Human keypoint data

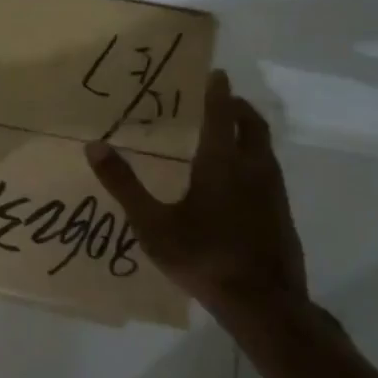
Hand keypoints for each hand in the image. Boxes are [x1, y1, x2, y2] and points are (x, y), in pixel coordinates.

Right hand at [86, 69, 307, 311]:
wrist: (264, 304)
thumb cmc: (204, 257)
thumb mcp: (152, 225)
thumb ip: (124, 185)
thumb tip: (94, 147)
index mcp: (221, 163)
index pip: (220, 114)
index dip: (217, 91)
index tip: (217, 72)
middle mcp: (252, 168)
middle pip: (252, 124)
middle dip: (238, 107)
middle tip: (223, 99)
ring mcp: (273, 191)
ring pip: (265, 147)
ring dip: (249, 131)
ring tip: (230, 132)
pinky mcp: (282, 213)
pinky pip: (269, 170)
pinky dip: (255, 157)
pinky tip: (240, 180)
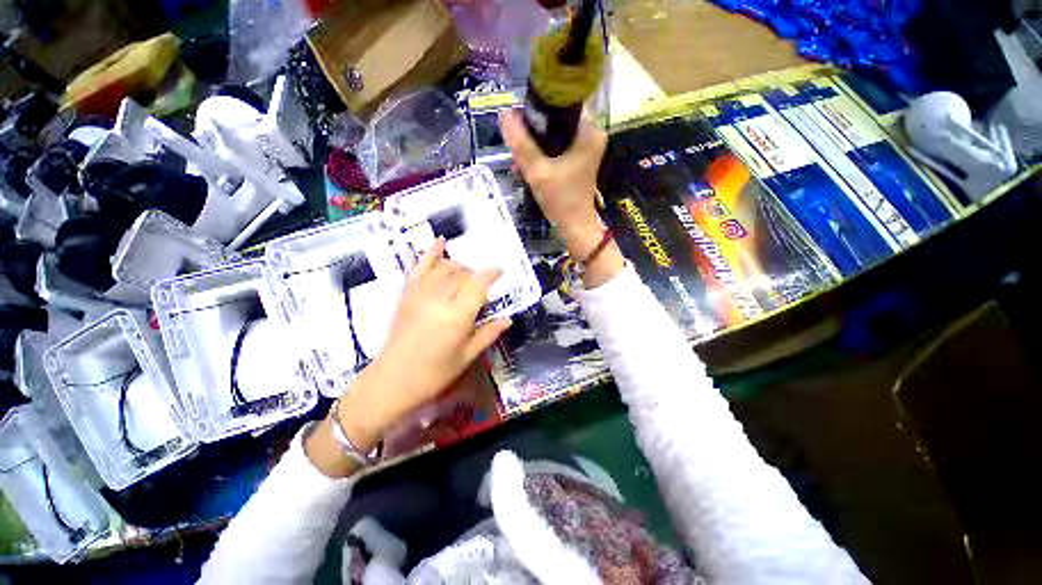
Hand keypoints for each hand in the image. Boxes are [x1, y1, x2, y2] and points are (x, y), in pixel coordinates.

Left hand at [366, 237, 510, 424]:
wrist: (392, 380)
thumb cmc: (434, 373)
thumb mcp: (467, 356)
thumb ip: (488, 333)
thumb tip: (508, 319)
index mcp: (457, 316)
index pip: (478, 283)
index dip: (491, 274)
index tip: (500, 272)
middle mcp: (439, 298)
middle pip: (463, 273)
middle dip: (476, 276)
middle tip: (481, 290)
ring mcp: (420, 293)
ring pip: (445, 267)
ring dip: (459, 267)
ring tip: (465, 277)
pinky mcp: (407, 293)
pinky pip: (419, 266)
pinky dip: (430, 252)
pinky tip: (440, 241)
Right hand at [500, 109, 623, 288]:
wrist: (575, 227)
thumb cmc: (561, 200)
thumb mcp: (537, 171)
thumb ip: (521, 143)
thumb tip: (504, 114)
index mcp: (588, 131)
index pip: (559, 106)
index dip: (535, 114)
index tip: (518, 128)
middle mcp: (591, 135)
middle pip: (554, 123)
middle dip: (532, 137)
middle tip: (516, 152)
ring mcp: (585, 149)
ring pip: (553, 138)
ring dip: (534, 150)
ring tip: (518, 164)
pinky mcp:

== Work request ==
Set every entry down again exactly as written, and omit the images.

== Task answer ==
Hand keypoints for each hand in the image. Boxes are [x1, y1, x2, y2] and points are (x, y), in pixel coordinates.

Right hand at [86, 69, 307, 311]:
wrist: (264, 304)
thumb cmc: (204, 257)
thumb mcp: (152, 225)
thumb ip: (124, 185)
thumb tip: (94, 147)
index mcp: (221, 163)
index pip: (220, 114)
index dip: (217, 91)
index tip: (217, 72)
middle mcp: (252, 168)
middle pip: (252, 124)
middle dip: (238, 107)
middle tip: (223, 99)
ring mcp: (273, 191)
ring pip: (265, 147)
ring dip: (249, 131)
ring tip: (230, 132)
pinky mcp: (282, 213)
pinky pip: (269, 170)
pinky dip: (255, 157)
pinky tip: (240, 180)
Hand keypoints for each hand in the image. Boxes are [x1, y1, x2, y2] and points are (x, y), in pixel coordinates.

Left hand at [366, 237, 510, 424]:
wrist: (392, 380)
thumb cmc: (434, 373)
thumb mcp: (467, 356)
thumb ip: (488, 333)
thumb tip: (508, 319)
index mcp: (457, 316)
index pip: (478, 283)
index dip: (491, 274)
index tip: (500, 272)
middle mcp: (439, 298)
middle pip: (463, 273)
middle dip: (476, 276)
middle tip: (481, 290)
ring mcp: (420, 293)
ring pip: (445, 267)
ring dip: (459, 267)
ring tip: (465, 277)
pinky mcp: (407, 293)
pinky pip: (419, 266)
pinky dip: (430, 252)
pinky tip: (440, 241)
Right hand at [500, 109, 623, 288]:
wrist: (575, 227)
thumb cmc: (561, 200)
thumb mcp: (537, 171)
thumb ip: (521, 143)
thumb tip: (504, 114)
index mcp: (588, 131)
index pip: (559, 106)
index dip: (535, 114)
index tip: (518, 128)
middle mcp: (591, 135)
middle pip: (554, 123)
middle dip: (532, 137)
middle tip: (516, 152)
ring mcp: (585, 149)
ring pip: (553, 138)
ring dip: (534, 150)
ring tip: (518, 164)
pinky mcp:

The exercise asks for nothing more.